New York Journal of Books 

"It includes more than 350 images, illustrations and background essays on the social and cultural themes of the LGBT artistic underground, as well as portraits of the show’s iconic artistic figures."
Reviews by Amos Lassen
Donald Albrecht is the curator of architecture and design at the Museum of the City of New York and the author of many books, including Cecil Beaton: The New York Years.

About

Uncovering the lost history of gay, lesbian, bisexual, and transgender artists in New York City. Queer people have always flocked to New York seeking freedom, forging close-knit groups for support and inspiration. Gay Gotham brings to life the countercultural artistic communities that sprang up over the last hundred years, a creative class whose radical ideas would determine much of modern culture. More than 200 images—both works of art, such as paintings and photographs, as well as letters, snapshots, and ephemera—illuminate their personal bonds, scandal-provoking secrets at the time and many largely unknown to the public since.
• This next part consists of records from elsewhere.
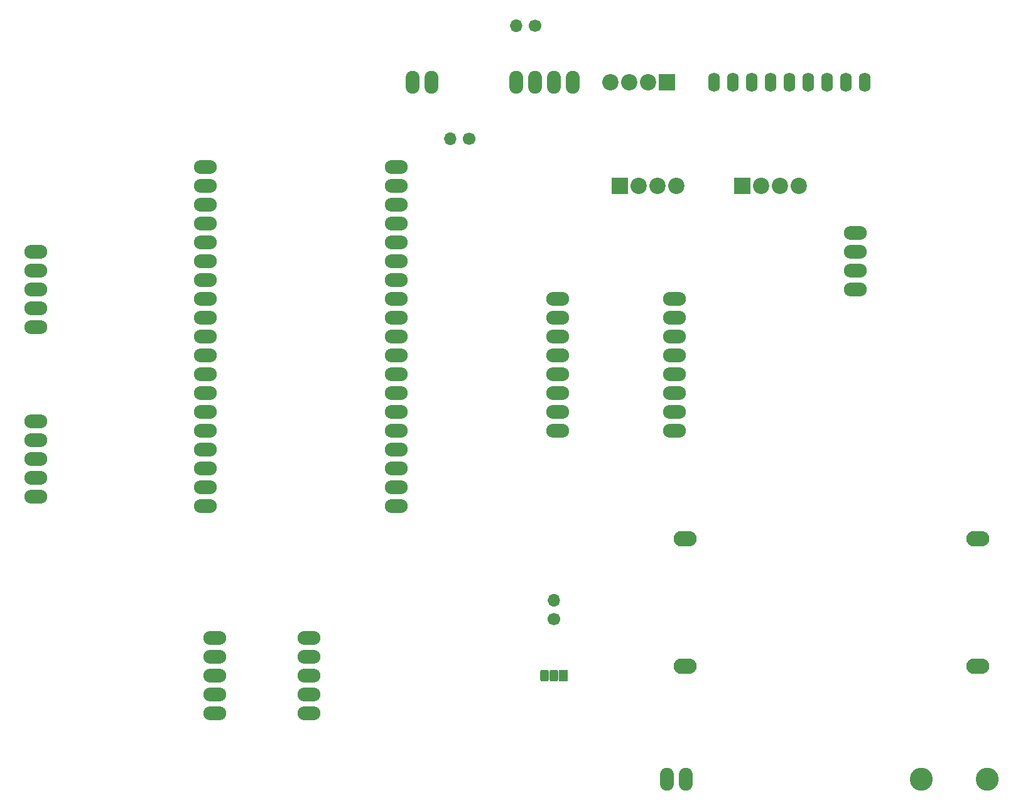
<source format=gbr>
%TF.GenerationSoftware,KiCad,Pcbnew,(5.1.6)-1*%
%TF.CreationDate,2020-07-17T12:23:20-05:00*%
%TF.ProjectId,Covid,436f7669-642e-46b6-9963-61645f706362,rev?*%
%TF.SameCoordinates,Original*%
%TF.FileFunction,Soldermask,Bot*%
%TF.FilePolarity,Negative*%
%FSLAX46Y46*%
G04 Gerber Fmt 4.6, Leading zero omitted, Abs format (unit mm)*
G04 Created by KiCad (PCBNEW (5.1.6)-1) date 2020-07-17 12:23:20*
%MOMM*%
%LPD*%
G01*
G04 APERTURE LIST*
%ADD10O,3.100000X1.850000*%
%ADD11O,1.850000X3.100000*%
%ADD12O,1.600000X2.600000*%
%ADD13C,3.100000*%
%ADD14R,1.150000X1.600000*%
%ADD15C,1.700000*%
%ADD16O,1.700000X1.700000*%
%ADD17O,3.100000X2.100000*%
%ADD18R,2.200000X2.200000*%
%ADD19C,2.200000*%
G04 APERTURE END LIST*
D10*
%TO.C,U3*%
X151130000Y-66040000D03*
X151130000Y-68580000D03*
X151130000Y-71120000D03*
X151130000Y-73660000D03*
%TD*%
%TO.C,U4*%
X64770000Y-120650000D03*
X64770000Y-123190000D03*
X64770000Y-125730000D03*
X64770000Y-128270000D03*
X64770000Y-130810000D03*
X77470000Y-130810000D03*
X77470000Y-128270000D03*
X77470000Y-125730000D03*
X77470000Y-123190000D03*
X77470000Y-120650000D03*
%TD*%
%TO.C,U1*%
X63500000Y-57150000D03*
X63500000Y-59690000D03*
X63500000Y-62230000D03*
X63500000Y-64770000D03*
X63500000Y-67310000D03*
X63500000Y-69850000D03*
X63500000Y-72390000D03*
X63500000Y-74930000D03*
X63500000Y-77470000D03*
X63500000Y-80010000D03*
X63500000Y-82550000D03*
X63500000Y-85090000D03*
X63500000Y-87630000D03*
X63500000Y-90170000D03*
X63500000Y-92710000D03*
X63500000Y-95250000D03*
X63500000Y-97790000D03*
X63500000Y-100330000D03*
X63500000Y-102870000D03*
X89200000Y-102870000D03*
X89200000Y-100330000D03*
X89200000Y-97790000D03*
X89200000Y-95250000D03*
X89200000Y-92710000D03*
X89200000Y-90170000D03*
X89200000Y-87630000D03*
X89200000Y-85090000D03*
X89200000Y-82550000D03*
X89200000Y-80010000D03*
X89200000Y-77470000D03*
X89200000Y-74930000D03*
X89200000Y-72390000D03*
X89200000Y-69850000D03*
X89200000Y-67310000D03*
X89200000Y-64770000D03*
X89200000Y-62230000D03*
X89200000Y-59690000D03*
X89200000Y-57150000D03*
%TD*%
D11*
%TO.C,U2*%
X91440000Y-45720000D03*
X93980000Y-45720000D03*
%TD*%
D10*
%TO.C,U5*%
X126760001Y-92710000D03*
X126760001Y-90170000D03*
X126760001Y-87630000D03*
X126760001Y-85090000D03*
X126760001Y-82550000D03*
X126760001Y-80010000D03*
X126760001Y-77470000D03*
X126760001Y-74930000D03*
X111010001Y-74930000D03*
X111010001Y-77470000D03*
X111010001Y-80010000D03*
X111010001Y-82550000D03*
X111010001Y-85090000D03*
X111010001Y-87630000D03*
X111010001Y-90170000D03*
X111010001Y-92710000D03*
%TD*%
%TO.C,U7*%
X40640000Y-91440000D03*
X40640000Y-93980000D03*
X40640000Y-96520000D03*
X40640000Y-99060000D03*
X40640000Y-101600000D03*
%TD*%
%TO.C,U8*%
X40640000Y-78740000D03*
X40640000Y-76200000D03*
X40640000Y-73660000D03*
X40640000Y-71120000D03*
X40640000Y-68580000D03*
%TD*%
D11*
%TO.C,U9*%
X105410000Y-45720000D03*
X107950000Y-45720000D03*
X110490000Y-45720000D03*
X113030000Y-45720000D03*
%TD*%
D12*
%TO.C,U11*%
X132080000Y-45720000D03*
X134620000Y-45720000D03*
X137160000Y-45720000D03*
X139700000Y-45720000D03*
X142240000Y-45720000D03*
X144780000Y-45720000D03*
X147320000Y-45720000D03*
X149860000Y-45720000D03*
X152400000Y-45720000D03*
%TD*%
D13*
%TO.C,U10*%
X160020000Y-139700000D03*
X168870000Y-139700000D03*
%TD*%
%TO.C,Q1*%
G36*
G01*
X111065000Y-125217500D02*
X111065000Y-126242500D01*
G75*
G02*
X110777500Y-126530000I-287500J0D01*
G01*
X110202500Y-126530000D01*
G75*
G02*
X109915000Y-126242500I0J287500D01*
G01*
X109915000Y-125217500D01*
G75*
G02*
X110202500Y-124930000I287500J0D01*
G01*
X110777500Y-124930000D01*
G75*
G02*
X111065000Y-125217500I0J-287500D01*
G01*
G37*
G36*
G01*
X109795000Y-125217500D02*
X109795000Y-126242500D01*
G75*
G02*
X109507500Y-126530000I-287500J0D01*
G01*
X108932500Y-126530000D01*
G75*
G02*
X108645000Y-126242500I0J287500D01*
G01*
X108645000Y-125217500D01*
G75*
G02*
X108932500Y-124930000I287500J0D01*
G01*
X109507500Y-124930000D01*
G75*
G02*
X109795000Y-125217500I0J-287500D01*
G01*
G37*
D14*
X111760000Y-125730000D03*
%TD*%
D15*
%TO.C,R1*%
X110490000Y-118110000D03*
D16*
X110490000Y-115570000D03*
%TD*%
D17*
%TO.C,U6*%
X167640000Y-124460000D03*
X167640000Y-107315000D03*
X128143000Y-124460000D03*
X128143000Y-107315000D03*
%TD*%
D11*
%TO.C,U12*%
X128270000Y-139700000D03*
X125730000Y-139700000D03*
%TD*%
D18*
%TO.C,J1*%
X119380000Y-59690000D03*
D19*
X121920000Y-59690000D03*
X124460000Y-59690000D03*
X127000000Y-59690000D03*
%TD*%
%TO.C,J2*%
X143510000Y-59690000D03*
X140970000Y-59690000D03*
X138430000Y-59690000D03*
D18*
X135890000Y-59690000D03*
%TD*%
D16*
%TO.C,R2*%
X96520000Y-53340000D03*
D15*
X99060000Y-53340000D03*
%TD*%
%TO.C,R3*%
X107950000Y-38100000D03*
D16*
X105410000Y-38100000D03*
%TD*%
D18*
%TO.C,U13*%
X125730000Y-45720000D03*
D19*
X123190000Y-45720000D03*
X120650000Y-45720000D03*
X118110000Y-45720000D03*
%TD*%
M02*

</source>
Starting with the bohemian era of the 1910s and 1920s, when the pansy craze drew voyeurs of all types to Greenwich Village and Harlem, the book winds through midcentury Broadway as well as Fire Island as it emerged as a hotbed, turns to the post-Stonewall, decade-long wild party that revolved around clubs like the Mineshaft and Studio 54, and continues all the way through the activist mobilization spurred by the AIDS crisis and the move toward acceptance at the century’s close. Throughout, readers encounter famous figures, from James Baldwin and Mae West to Leonard Bernstein, and discover lesser-known ones, such as Harmony Hammond, Greer Lankton, and Richard Bruce Nugent. Surprising relationships emerge: Andy Warhol and Mercedes de Acosta, Robert Mapplethorpe and Cecil Beaton, George Platt Lynes and Gertrude Stein. By peeling back the overlapping layers of this cultural network that thrived despite its illicitness, this groundbreaking publication reveals a whole new side of the history of New York and celebrates the power of artistic collaboration to transcend oppression.

Praise

". . . awash in photographs while encompassing a great deal of the cultural contributions of New York City’s nonstraight denizens."
—The New York Times

"As Gay Gotham admirably documents, in 20th-century New York pioneering gay and lesbian artists had to cultivate networks of patrons, mentors, peers, and lovers to find needed validation and support. The result was not just a thriving underground culture in the city, but an outpouring of art, literature, dance, theater, music, and design that changed the cultural landscape of New York and beyond."
—Gay And Lesbian Review 

"This intimate look inside a century of gay counterculture is riveting..."
Metrosource NY 

"A book that not only celebrates a vibrant and sometimes heartbreaking movement and city, but also encapsulates it for future generations"
Indulge Magazine 

"This volume is a visual extravaganza of rare photographs and art from the gay undergrounds; it rescues and explores GLBTQueer history that has been summarily erased or ignored but is nonetheless an indelible part of New York’s arts and cultural heritage."
New York Journal of Books 

"It includes more than 350 images, illustrations and background essays on the social and cultural themes of the LGBT artistic underground, as well as portraits of the show’s iconic artistic figures."
Reviews by Amos Lassen

Author

Donald Albrecht is the curator of architecture and design at the Museum of the City of New York and the author of many books, including Cecil Beaton: The New York Years.